1R053 · 2025-03-06T09:39:21 1741253961

are you comparing the same models? How did you calculate the TOPS for M3 Ultra?

vaxman · 2025-03-06T19:10:19 1741288219

An M3 Ultra is two M3 Max chips connected via fabric, so physics.

Did not mean to shit on anyone's parade, but it's a trap for novices, with the caveat that you reportedly can't buy a GB10 until "May 2025" and the expectation that it will be severely supply constrained. For some (overfunded startups running on AI monkey code? Youtube Influencers?), that timing is an unacceptable risk, so I do expect these things to fly off the shelves and then hit eBay this Summer.

jrflowers · 2025-03-06T21:48:14 1741297694

> they specifically built this M3 Ultra for DeepSeek R1 4-bit.

This makes sense. They started gluing M* chips together to make Mac Studios three years ago, which must have been in anticipation of DeepSeek R1 4-bit

a1o · 2025-03-05T23:53:07 1741218787

Any ideas on power consumption? I wonder how much power would that use. It looks like it would be more efficient than everything else that currently exists.

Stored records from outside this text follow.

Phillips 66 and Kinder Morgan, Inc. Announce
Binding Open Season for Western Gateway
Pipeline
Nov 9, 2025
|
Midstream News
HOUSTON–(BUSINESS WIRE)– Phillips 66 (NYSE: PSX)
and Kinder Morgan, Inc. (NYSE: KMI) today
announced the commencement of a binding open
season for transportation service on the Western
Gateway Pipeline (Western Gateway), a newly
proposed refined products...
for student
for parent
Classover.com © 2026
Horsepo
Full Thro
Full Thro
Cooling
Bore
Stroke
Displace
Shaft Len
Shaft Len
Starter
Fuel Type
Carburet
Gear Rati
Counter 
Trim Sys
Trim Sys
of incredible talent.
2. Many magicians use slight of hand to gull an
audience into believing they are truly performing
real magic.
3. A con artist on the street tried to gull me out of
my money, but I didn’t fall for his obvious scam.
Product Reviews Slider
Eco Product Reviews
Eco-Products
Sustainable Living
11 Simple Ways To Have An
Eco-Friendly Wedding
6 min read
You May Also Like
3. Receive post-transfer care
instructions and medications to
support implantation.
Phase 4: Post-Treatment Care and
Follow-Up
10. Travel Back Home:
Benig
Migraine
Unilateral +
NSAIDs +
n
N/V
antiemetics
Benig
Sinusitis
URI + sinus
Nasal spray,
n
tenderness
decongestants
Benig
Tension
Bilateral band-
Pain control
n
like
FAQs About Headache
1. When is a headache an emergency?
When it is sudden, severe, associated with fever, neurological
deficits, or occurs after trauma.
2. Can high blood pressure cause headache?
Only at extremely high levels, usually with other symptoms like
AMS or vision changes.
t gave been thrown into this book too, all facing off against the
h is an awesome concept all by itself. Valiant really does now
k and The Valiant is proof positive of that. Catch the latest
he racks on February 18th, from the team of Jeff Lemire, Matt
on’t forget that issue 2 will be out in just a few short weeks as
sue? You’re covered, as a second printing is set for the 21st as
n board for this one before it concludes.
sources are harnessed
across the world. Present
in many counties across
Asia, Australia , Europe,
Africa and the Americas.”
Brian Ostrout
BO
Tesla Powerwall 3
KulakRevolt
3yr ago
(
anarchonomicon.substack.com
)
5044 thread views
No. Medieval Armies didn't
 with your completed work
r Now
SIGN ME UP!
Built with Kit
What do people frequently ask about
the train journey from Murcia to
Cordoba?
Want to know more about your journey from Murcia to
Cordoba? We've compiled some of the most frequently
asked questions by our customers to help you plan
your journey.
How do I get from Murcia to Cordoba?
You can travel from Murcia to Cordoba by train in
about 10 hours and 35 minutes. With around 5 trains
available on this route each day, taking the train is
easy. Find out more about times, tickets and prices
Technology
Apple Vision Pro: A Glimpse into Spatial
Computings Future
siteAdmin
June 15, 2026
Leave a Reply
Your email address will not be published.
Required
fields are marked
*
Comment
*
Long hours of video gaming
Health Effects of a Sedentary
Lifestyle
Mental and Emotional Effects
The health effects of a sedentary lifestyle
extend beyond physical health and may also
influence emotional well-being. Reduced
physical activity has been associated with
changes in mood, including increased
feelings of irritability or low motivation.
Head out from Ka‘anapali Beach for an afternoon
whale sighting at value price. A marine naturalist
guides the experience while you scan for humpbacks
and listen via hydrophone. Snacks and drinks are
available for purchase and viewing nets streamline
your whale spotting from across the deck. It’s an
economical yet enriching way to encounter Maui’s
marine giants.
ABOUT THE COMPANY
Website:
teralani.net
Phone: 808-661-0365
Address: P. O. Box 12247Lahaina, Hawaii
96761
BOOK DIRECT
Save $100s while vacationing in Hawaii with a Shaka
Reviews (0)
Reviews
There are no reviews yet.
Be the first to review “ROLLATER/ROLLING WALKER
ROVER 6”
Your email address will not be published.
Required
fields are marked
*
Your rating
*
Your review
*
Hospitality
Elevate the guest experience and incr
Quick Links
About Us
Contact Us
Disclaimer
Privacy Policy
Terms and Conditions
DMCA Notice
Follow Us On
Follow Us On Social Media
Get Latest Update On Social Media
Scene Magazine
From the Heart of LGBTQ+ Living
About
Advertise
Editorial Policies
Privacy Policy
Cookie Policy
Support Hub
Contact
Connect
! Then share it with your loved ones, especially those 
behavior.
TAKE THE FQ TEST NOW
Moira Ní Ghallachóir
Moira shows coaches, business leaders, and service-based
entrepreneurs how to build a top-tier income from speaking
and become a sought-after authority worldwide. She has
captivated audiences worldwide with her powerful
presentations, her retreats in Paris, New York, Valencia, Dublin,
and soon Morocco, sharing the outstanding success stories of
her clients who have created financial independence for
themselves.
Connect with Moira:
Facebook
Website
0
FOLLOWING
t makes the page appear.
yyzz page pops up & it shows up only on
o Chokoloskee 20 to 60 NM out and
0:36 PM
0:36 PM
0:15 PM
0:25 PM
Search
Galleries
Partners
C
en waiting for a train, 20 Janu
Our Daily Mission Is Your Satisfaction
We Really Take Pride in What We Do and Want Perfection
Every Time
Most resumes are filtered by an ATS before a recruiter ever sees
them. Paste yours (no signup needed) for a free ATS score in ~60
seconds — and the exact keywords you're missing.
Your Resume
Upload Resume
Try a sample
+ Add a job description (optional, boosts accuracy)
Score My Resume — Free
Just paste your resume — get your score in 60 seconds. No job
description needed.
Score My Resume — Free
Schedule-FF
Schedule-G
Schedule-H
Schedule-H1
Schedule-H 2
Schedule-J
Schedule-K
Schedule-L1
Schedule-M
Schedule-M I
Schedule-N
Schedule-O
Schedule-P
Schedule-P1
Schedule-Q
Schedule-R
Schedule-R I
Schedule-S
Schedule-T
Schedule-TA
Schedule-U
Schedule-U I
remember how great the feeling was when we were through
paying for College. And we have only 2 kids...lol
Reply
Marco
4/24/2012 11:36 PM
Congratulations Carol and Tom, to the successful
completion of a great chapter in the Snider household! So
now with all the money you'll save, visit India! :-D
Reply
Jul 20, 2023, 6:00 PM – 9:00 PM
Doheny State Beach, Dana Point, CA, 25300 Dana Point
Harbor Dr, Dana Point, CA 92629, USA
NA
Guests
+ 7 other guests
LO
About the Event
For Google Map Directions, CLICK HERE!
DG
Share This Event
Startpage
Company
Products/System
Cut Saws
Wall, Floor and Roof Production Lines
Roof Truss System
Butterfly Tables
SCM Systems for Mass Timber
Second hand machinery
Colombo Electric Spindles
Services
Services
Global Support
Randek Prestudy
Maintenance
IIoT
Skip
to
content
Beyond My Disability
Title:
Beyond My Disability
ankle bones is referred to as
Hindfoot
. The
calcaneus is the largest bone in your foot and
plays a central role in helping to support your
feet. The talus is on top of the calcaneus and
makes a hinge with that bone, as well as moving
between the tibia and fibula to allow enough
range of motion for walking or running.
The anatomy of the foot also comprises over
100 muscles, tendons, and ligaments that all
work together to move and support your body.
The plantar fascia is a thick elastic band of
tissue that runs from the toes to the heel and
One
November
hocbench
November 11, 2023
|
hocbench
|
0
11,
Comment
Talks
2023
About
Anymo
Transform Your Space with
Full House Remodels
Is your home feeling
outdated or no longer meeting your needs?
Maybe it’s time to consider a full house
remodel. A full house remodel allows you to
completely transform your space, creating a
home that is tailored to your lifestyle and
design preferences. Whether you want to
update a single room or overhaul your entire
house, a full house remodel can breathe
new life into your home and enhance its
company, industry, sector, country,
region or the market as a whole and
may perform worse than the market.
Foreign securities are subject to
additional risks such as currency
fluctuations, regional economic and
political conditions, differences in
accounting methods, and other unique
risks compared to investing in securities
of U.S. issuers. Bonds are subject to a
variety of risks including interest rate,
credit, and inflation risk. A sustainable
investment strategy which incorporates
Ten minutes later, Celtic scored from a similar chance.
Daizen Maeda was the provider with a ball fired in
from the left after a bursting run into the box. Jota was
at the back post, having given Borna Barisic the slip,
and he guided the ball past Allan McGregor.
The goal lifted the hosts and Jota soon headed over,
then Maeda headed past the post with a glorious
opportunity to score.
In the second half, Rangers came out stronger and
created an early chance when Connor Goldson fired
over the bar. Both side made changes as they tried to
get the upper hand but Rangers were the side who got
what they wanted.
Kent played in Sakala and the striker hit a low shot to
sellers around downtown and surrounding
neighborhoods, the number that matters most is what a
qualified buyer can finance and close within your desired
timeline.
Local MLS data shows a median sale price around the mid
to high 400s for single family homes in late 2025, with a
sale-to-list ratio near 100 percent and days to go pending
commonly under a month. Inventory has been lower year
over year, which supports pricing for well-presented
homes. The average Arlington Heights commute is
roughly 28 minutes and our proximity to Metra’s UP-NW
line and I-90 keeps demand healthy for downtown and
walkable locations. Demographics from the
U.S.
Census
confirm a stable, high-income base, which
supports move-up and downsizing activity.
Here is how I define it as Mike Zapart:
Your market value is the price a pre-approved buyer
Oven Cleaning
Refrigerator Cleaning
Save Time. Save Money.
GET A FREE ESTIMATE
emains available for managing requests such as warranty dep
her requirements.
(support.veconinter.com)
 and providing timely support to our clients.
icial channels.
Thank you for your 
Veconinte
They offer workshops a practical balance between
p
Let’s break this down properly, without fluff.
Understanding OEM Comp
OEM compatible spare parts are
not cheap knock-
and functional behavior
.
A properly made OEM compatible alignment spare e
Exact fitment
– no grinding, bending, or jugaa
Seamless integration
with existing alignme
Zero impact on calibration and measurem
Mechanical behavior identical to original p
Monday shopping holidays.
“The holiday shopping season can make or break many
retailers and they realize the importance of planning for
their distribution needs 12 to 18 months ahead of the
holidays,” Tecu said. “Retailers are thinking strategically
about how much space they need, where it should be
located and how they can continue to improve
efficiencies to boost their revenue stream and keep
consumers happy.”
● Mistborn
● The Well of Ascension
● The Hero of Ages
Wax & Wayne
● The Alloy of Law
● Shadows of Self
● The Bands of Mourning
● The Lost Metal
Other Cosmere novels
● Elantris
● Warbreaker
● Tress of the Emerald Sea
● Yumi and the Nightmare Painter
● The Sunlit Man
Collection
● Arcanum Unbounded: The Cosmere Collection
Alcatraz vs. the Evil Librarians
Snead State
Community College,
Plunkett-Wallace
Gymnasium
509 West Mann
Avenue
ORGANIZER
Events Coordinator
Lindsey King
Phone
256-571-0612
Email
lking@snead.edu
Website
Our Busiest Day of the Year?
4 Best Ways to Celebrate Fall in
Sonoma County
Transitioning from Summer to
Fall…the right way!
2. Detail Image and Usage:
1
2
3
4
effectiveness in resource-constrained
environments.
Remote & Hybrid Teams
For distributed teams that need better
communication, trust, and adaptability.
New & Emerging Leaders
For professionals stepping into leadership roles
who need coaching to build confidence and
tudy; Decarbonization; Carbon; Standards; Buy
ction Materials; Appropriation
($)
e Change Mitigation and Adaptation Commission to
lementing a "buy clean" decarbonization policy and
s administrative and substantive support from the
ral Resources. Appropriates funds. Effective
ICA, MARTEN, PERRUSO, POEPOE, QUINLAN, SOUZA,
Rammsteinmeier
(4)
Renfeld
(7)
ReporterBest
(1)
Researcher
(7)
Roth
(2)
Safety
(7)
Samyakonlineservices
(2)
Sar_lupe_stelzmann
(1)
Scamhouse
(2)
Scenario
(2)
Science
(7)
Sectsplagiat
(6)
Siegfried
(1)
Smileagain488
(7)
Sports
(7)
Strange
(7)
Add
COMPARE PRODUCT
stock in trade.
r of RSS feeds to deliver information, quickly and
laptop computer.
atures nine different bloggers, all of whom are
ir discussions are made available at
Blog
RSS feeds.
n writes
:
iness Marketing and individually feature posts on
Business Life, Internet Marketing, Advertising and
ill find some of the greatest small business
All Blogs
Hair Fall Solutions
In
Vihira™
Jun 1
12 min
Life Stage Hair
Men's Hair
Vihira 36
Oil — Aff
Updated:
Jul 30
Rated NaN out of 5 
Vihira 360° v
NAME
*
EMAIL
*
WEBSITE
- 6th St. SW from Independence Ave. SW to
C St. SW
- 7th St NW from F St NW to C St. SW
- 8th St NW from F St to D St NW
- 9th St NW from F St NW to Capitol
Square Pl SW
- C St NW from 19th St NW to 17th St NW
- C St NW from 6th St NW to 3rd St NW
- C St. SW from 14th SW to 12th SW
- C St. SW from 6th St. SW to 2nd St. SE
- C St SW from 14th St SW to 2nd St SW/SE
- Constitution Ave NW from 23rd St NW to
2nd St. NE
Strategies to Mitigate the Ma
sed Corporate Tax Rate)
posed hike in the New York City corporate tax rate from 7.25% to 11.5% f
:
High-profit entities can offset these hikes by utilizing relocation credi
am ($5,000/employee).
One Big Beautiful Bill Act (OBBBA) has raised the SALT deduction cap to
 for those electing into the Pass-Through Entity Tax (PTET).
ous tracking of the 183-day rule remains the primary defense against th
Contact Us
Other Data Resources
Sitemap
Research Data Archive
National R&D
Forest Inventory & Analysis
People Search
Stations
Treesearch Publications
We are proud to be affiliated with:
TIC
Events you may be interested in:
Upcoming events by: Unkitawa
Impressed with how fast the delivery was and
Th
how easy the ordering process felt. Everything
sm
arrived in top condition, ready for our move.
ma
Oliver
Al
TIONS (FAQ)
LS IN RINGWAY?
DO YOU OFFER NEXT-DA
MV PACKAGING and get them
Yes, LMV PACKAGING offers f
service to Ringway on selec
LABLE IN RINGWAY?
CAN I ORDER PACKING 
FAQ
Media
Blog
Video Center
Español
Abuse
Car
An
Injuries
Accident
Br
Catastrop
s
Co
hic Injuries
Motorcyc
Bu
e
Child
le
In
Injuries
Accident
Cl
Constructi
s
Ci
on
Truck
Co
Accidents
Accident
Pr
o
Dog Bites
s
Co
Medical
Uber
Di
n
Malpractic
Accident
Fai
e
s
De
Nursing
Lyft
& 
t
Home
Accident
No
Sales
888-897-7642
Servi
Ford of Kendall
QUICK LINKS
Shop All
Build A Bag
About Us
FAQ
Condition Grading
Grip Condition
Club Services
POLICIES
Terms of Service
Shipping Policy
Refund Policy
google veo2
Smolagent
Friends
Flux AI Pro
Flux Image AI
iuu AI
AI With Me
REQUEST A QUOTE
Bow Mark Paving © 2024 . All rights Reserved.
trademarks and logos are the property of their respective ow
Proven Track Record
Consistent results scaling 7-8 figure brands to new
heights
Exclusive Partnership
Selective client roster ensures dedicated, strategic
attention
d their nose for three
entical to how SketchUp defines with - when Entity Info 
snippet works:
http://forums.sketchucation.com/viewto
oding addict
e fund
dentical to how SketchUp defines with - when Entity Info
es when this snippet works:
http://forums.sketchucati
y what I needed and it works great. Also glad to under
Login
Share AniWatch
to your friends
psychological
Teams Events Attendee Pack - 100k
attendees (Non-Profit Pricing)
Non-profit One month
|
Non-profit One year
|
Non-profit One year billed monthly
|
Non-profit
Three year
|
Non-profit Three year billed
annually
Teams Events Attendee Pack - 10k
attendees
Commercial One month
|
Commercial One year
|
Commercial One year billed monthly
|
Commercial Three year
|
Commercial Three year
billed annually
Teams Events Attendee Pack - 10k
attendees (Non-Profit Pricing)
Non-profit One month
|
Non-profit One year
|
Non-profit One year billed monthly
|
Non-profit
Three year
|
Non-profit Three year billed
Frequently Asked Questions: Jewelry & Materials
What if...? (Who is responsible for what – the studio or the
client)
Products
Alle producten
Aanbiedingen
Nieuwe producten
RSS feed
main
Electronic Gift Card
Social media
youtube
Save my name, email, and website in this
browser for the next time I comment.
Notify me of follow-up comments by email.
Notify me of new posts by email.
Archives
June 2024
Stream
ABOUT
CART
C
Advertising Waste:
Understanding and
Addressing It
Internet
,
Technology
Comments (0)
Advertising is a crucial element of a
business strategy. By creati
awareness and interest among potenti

j45 · 2025-03-06T02:18:37 1741227517

Looks like up to 480W listed here

https://www.apple.com/mac-studio/specs/

a1o · 2025-03-06T16:27:24 1741278444

Thanks!!

ryao · 2025-03-06T01:56:51 1741226211

The M2 Ultra Mac Pro could reach a maximum of 330W according to Apple:

https://support.apple.com/en-us/102839

I assume it is similar.

drited · 2025-03-05T20:32:12 1741206732

I would be curious about context window size that would be expected when generating ballpark 20 to 20 tokens per second using Deepseek-R1 Q4 on this hardware?